▶ [EXERCISE DETAILS]:
"концессионного" is the word to look for; copy each line of the listing where it occurs.
--- START ---
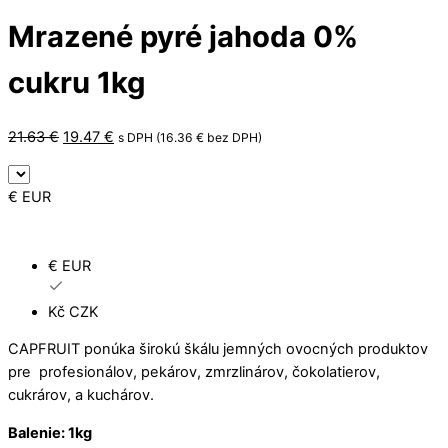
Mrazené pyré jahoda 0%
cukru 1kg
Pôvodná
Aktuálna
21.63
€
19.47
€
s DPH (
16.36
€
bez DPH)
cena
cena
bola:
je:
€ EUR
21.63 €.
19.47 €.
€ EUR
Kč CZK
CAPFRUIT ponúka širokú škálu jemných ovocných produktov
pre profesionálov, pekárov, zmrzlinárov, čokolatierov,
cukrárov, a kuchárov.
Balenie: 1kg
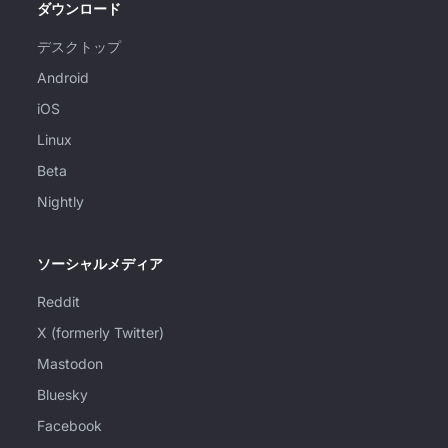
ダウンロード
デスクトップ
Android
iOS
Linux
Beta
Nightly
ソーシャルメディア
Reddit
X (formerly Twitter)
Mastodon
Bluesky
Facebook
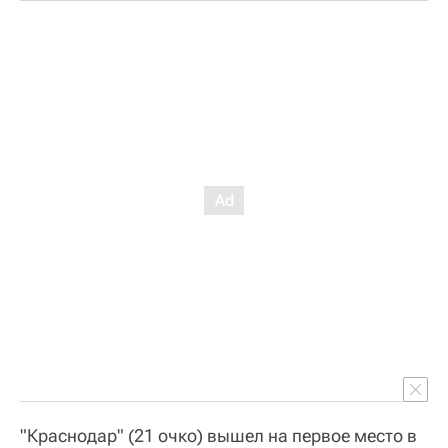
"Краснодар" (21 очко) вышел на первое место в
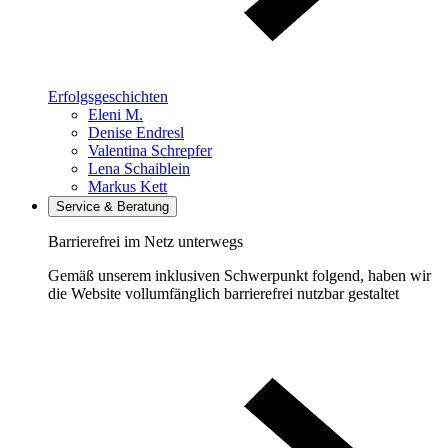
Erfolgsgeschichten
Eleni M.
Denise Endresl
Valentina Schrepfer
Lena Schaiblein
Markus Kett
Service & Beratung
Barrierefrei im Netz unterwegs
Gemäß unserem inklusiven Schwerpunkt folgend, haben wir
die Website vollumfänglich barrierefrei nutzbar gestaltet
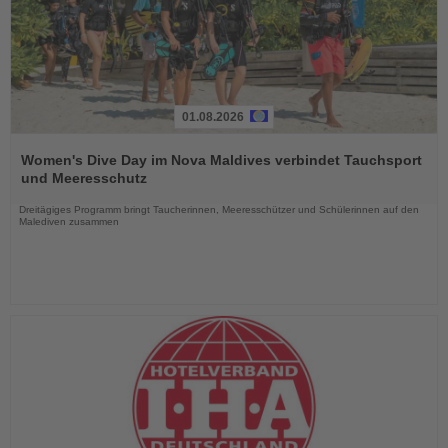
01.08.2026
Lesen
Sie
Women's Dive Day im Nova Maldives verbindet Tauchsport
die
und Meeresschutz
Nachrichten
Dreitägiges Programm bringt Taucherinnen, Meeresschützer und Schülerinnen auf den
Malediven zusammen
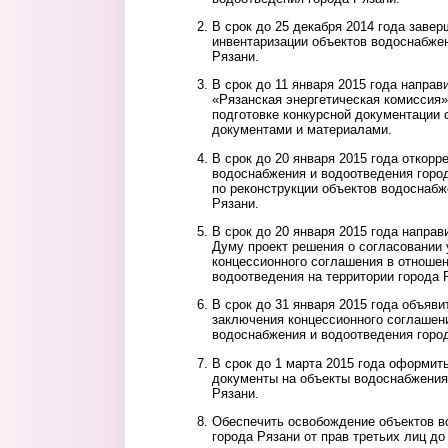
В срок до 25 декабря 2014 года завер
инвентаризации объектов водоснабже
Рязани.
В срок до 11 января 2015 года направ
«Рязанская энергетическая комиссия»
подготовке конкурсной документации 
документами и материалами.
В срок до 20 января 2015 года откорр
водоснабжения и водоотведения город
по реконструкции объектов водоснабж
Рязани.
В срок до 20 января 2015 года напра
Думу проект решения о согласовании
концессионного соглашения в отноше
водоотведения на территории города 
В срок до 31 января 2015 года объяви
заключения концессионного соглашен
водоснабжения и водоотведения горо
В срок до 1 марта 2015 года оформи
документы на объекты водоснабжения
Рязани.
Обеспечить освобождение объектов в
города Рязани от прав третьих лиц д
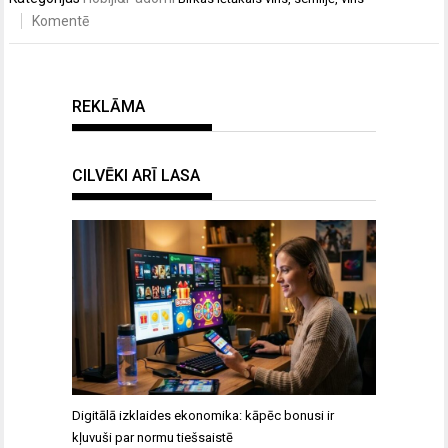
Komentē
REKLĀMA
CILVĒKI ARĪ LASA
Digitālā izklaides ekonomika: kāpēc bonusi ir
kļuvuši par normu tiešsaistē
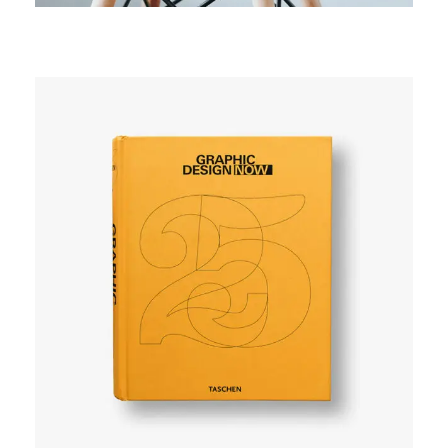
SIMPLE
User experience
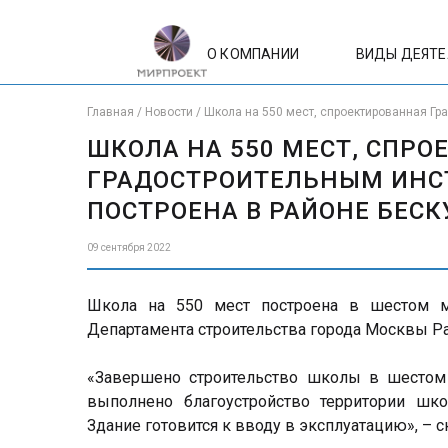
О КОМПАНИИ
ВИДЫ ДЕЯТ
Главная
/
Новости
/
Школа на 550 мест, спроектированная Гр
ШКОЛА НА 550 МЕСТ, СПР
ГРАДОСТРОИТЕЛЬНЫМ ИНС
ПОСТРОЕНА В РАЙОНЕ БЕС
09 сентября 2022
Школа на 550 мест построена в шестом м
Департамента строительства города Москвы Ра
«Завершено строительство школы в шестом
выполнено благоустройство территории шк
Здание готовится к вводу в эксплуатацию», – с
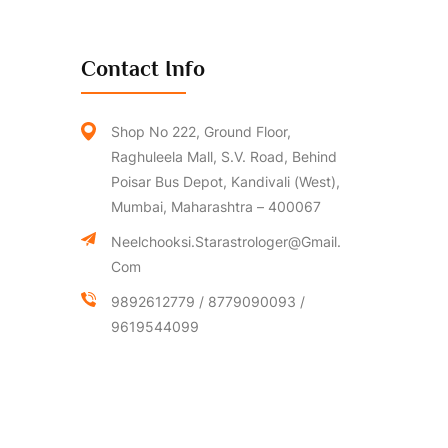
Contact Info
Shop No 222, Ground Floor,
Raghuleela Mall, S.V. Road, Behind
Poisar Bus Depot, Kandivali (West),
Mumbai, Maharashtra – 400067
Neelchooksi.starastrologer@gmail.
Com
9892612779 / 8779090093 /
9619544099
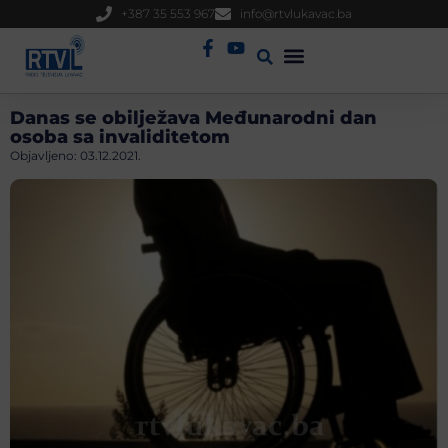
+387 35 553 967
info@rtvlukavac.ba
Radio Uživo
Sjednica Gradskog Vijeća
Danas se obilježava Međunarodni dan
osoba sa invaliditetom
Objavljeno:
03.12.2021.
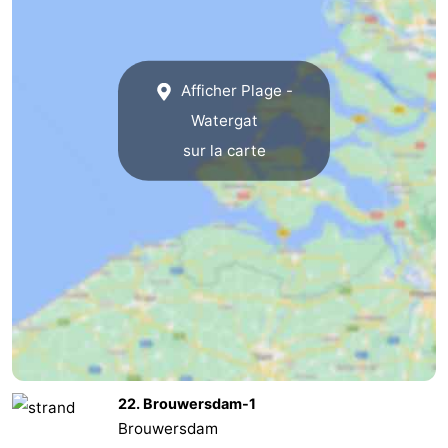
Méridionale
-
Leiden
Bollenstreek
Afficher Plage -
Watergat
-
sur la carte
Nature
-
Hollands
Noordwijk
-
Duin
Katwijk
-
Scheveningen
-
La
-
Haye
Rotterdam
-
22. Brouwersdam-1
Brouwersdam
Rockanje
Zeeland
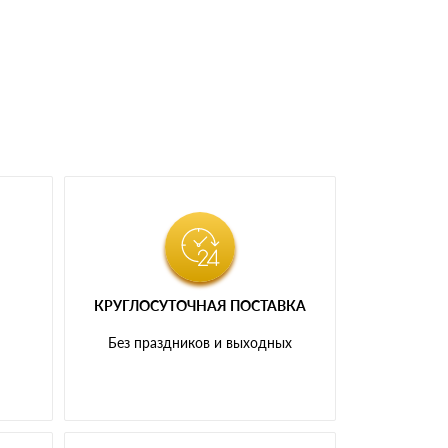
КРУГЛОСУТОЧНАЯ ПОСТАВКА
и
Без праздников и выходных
--- END ---
▶ [ANSWER TO THE PROBLEM]:
концессионного соглашения в отноше
заключения концессионного соглашен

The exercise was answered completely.